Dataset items
• • •
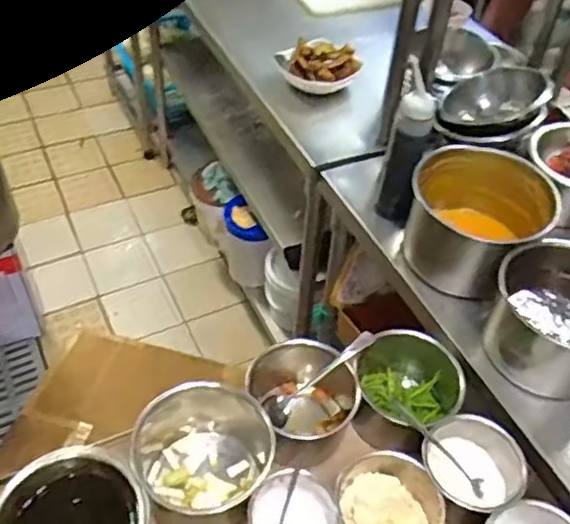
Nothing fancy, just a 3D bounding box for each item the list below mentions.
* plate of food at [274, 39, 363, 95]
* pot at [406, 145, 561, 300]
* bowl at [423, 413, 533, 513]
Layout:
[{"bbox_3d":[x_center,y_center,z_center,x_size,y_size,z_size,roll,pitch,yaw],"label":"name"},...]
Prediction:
• • •
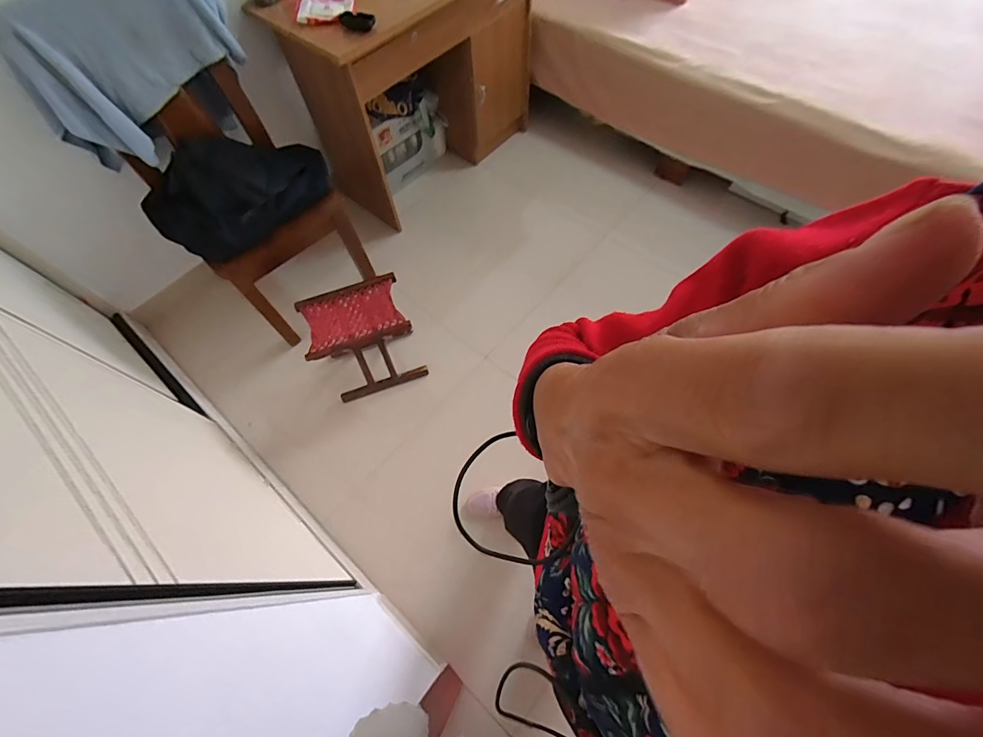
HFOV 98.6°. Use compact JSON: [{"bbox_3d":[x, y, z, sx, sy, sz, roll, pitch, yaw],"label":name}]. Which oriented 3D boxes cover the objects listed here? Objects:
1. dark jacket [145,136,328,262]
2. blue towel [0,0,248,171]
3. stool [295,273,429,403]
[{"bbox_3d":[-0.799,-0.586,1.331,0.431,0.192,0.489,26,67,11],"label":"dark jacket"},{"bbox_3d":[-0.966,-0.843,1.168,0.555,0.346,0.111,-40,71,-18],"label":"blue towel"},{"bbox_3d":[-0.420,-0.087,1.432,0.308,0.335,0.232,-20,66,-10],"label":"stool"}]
• • •
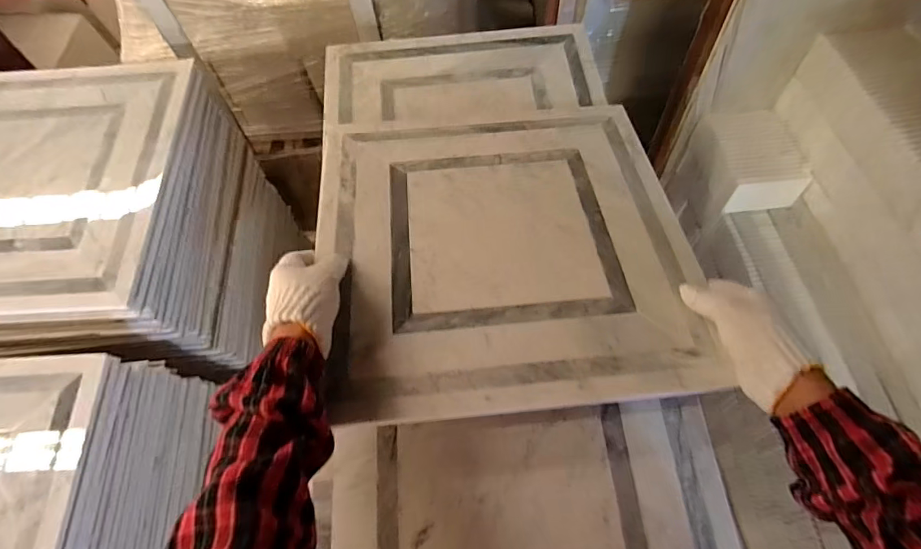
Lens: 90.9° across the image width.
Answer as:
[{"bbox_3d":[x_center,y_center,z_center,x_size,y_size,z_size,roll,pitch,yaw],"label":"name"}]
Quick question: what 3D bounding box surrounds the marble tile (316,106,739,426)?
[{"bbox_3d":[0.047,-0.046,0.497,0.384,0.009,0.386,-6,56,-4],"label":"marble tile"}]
• • •
__Work item__.
Please provide nothing but the number of lines in the records that hold the string "pitch".

__Response to this exercise__.
3